▸ **DATA TO EXAMINE**
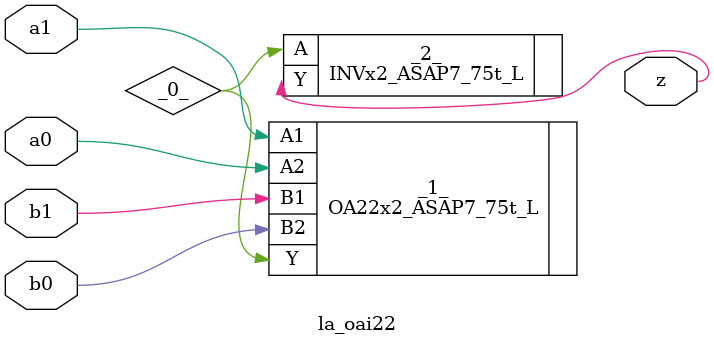
<source format=v>

/* Generated by Yosys 0.37 (git sha1 a5c7f69ed, clang 14.0.0-1ubuntu1.1 -fPIC -Os) */

module la_oai22(a0, a1, b0, b1, z);
  wire _0_;
  input a0;
  wire a0;
  input a1;
  wire a1;
  input b0;
  wire b0;
  input b1;
  wire b1;
  output z;
  wire z;
  OA22x2_ASAP7_75t_L _1_ (
    .A1(a1),
    .A2(a0),
    .B1(b1),
    .B2(b0),
    .Y(_0_)
  );
  INVx2_ASAP7_75t_L _2_ (
    .A(_0_),
    .Y(z)
  );
endmodule

</source>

▸ **TASK STATEMENT**
All of the material should be written out again exactly, apart from the pictures.

▸ **PROBLEM SOLUTION**
<source format=v>

/* Generated by Yosys 0.37 (git sha1 a5c7f69ed, clang 14.0.0-1ubuntu1.1 -fPIC -Os) */

module la_oai22(a0, a1, b0, b1, z);
  wire _0_;
  input a0;
  wire a0;
  input a1;
  wire a1;
  input b0;
  wire b0;
  input b1;
  wire b1;
  output z;
  wire z;
  OA22x2_ASAP7_75t_L _1_ (
    .A1(a1),
    .A2(a0),
    .B1(b1),
    .B2(b0),
    .Y(_0_)
  );
  INVx2_ASAP7_75t_L _2_ (
    .A(_0_),
    .Y(z)
  );
endmodule

</source>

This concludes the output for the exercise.